Stock markets in the Middle East ended lower on Thursday, with Egypt shares falling the most, as a jump in coronavirus cases outside China triggered fears of a pandemic.
The rapid spread of the virus in Iran, Italy, South Korea and elsewhere left alarmed governments and people across the globe rushing on Thursday to implement emergency measures.
For the first time, new infections around the world in the past 24 hours surpassed those in mainland China, where the flu-like disease emerged two months ago but is on the decline after an aggressive containment campaign.
Egypt's blue-chip index slid 1.5%, pressured by a 1.7% fall in Commercial International Bank and a 9.1% plunge in GB Auto.
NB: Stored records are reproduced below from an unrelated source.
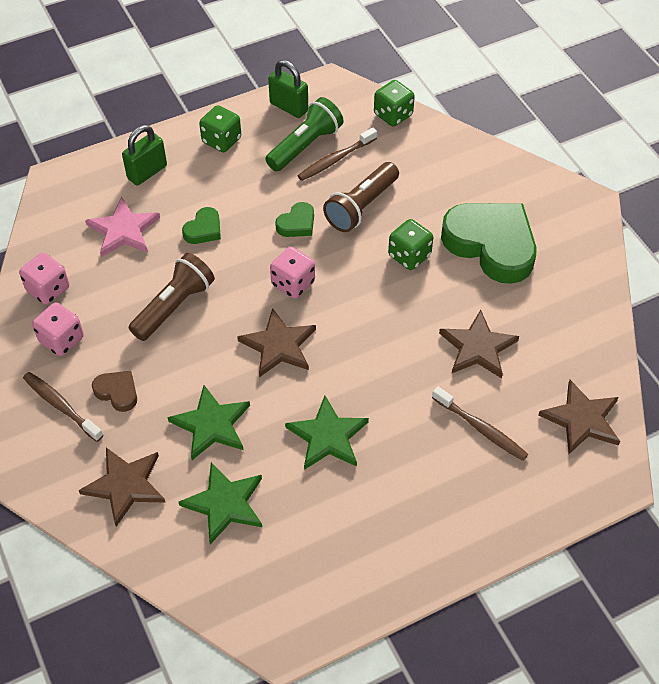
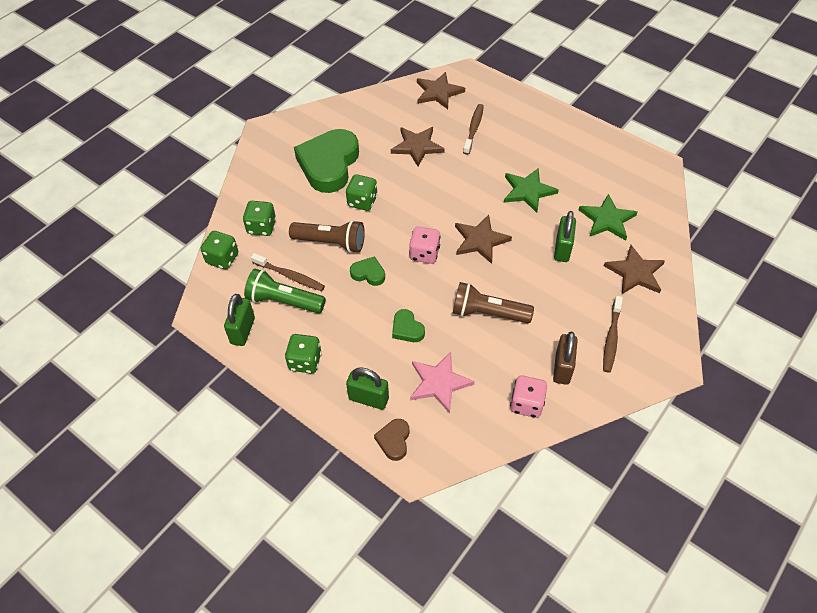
camera: 115 degrees left, 0 degrees up
pink dice [32,303,84,356] -> brown padlock [553,331,578,385]
brown heart [92,371,137,412] -> brown heart moved to [374,419,409,461]
green star [167,385,250,460] -> green padlock [554,211,576,262]
green heart [182,207,221,244] -> green heart turned 135 degrees counterclockwise [392,309,425,342]
none -> green dice [243,201,276,236]

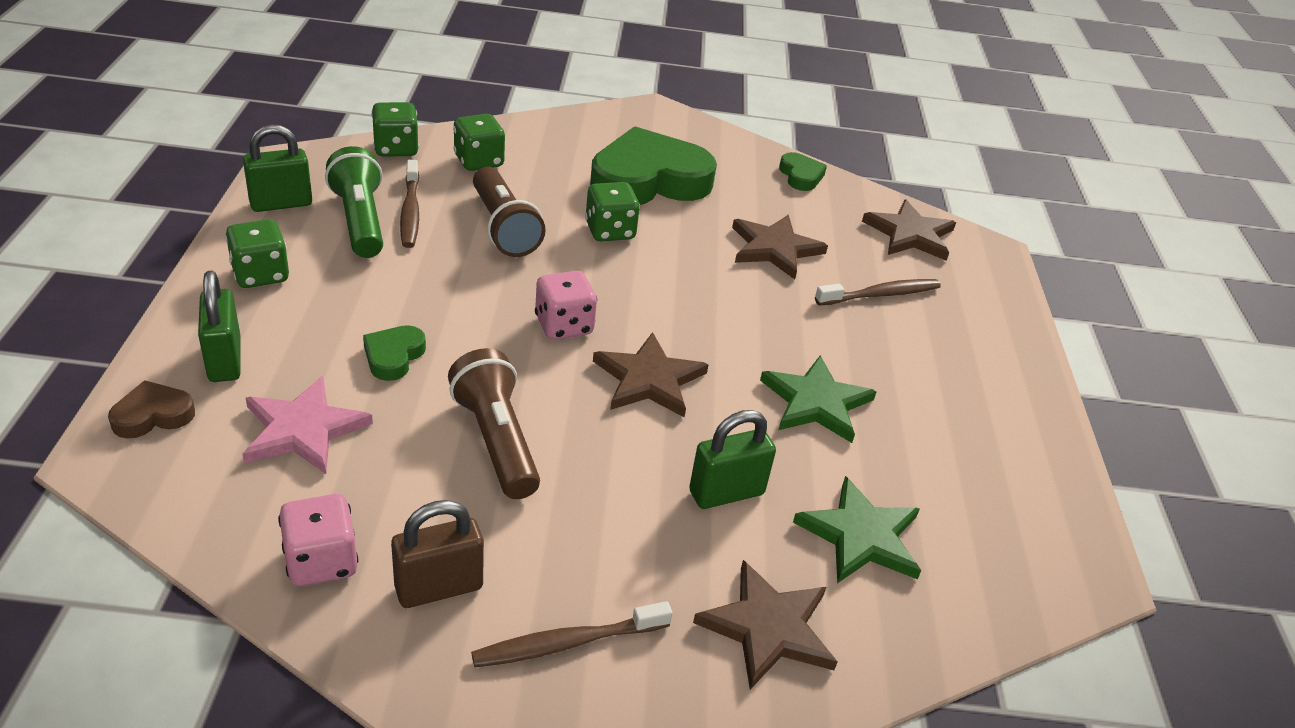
camera: 50 degrees right, 15 degrees down
green heart [350,256,385,286] -> green heart moved to [779,152,827,191]

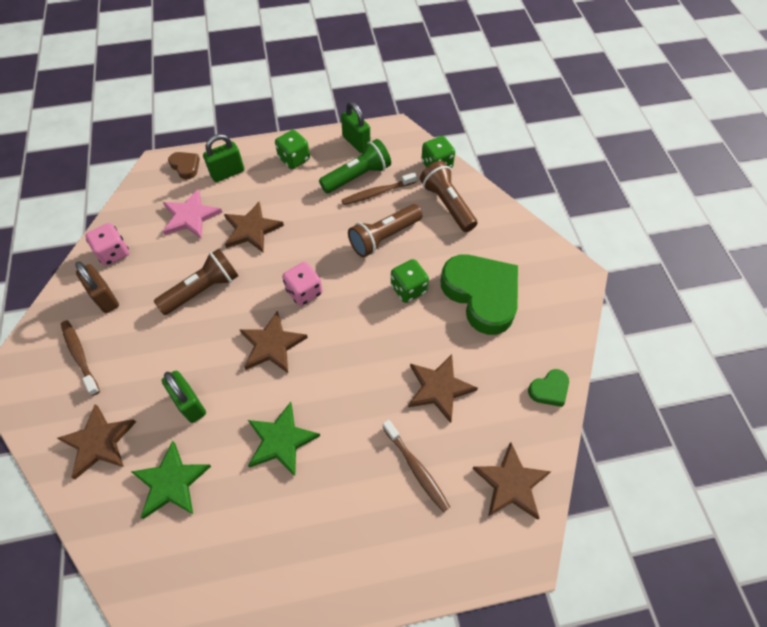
camera: 80 degrees right, 20 degrees up
green heart [363,325,426,381] -> brown star [224,202,284,252]
green dice [453,114,505,171] -> brown flashlight [420,161,478,232]

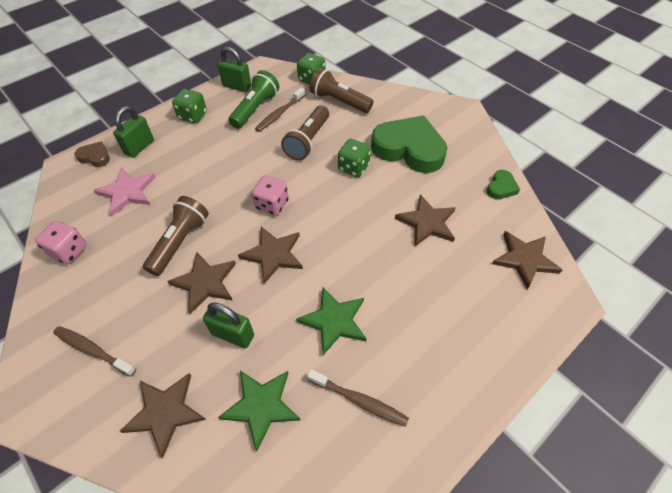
camera: 30 degrees left, 5 degrees down
brown padlock [75,261,119,313] -> none
brown star [224,202,284,252] -> brown star moved to [167,252,236,314]
brown toothbrush [383,420,450,512] -> brown toothbrush moved to [307,369,409,427]

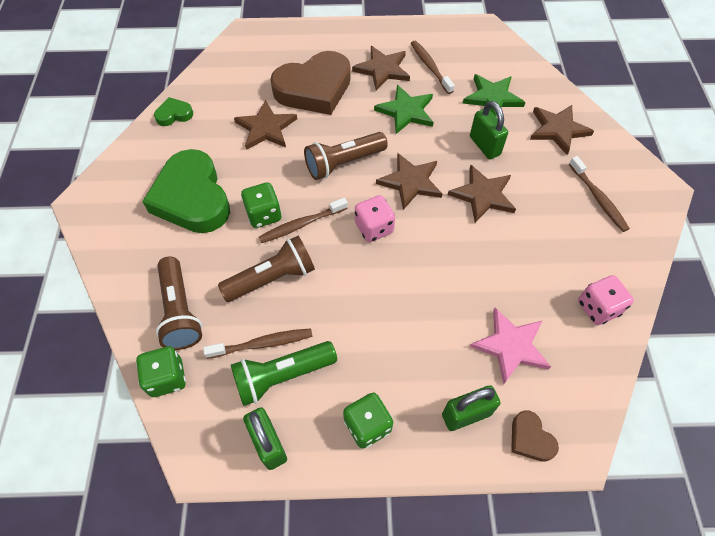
camera: 140 degrees left, 5 degrees up
brown flashlight [143,196,209,276] -> brown flashlight moved to [304,132,388,180]
brown star [492,231,562,289] -> brown star moved to [352,46,410,91]
none -> brown toothbrush [259,198,348,243]
none -> brown heart [270,51,351,115]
The Egyptian automotive assembler and manufacturer saw its biggest drop since June 2016, after reporting a sharp decline in fourth-quarter profit.
Investment bank EFG Hermes, which earlier called off its annual investment conference in Dubai, eased 4.3%.
Saudi Arabia's benchmark index dropped 1.1%. Al Rajhi Bank fell 1.4% and hotel operator and developer Jabal Omar Development sank 6.6%, its biggest intra-day fall since March 2016.
Saudi Arabia on Thursday suspended foreigners' entry for the Umrah pilgrimage and tourism from countries where the coronavirus has spread. Travel operator Seera Group tumbled 4.6%.
Dubai's main share index declined 1.2%, hitting its lowest level since May 2019. Emirates NBD Bank dropped 2%, while Dubai Islamic Bank was down 1.5%.
In Qatar, the index fell for a fifth day to close 0.6% down with Commercial Bank shedding 3.3%.
But Industries Qatar, the Middle East's second-biggest petrochemicals company by market value, rose 2.7% ahead of trading ex-dividend on March 02.
The Abu Dhabi index ended 0.2% up, buoyed by a 1.3% gain in the United Arab Emirates' largest lender First Abu Dhabi Bank.
Kuwait now has 43 confirmed cases of coronavirus, while in neighbouring Bahrain the numbers rose to 33.
Kuwait was closed for a public holiday.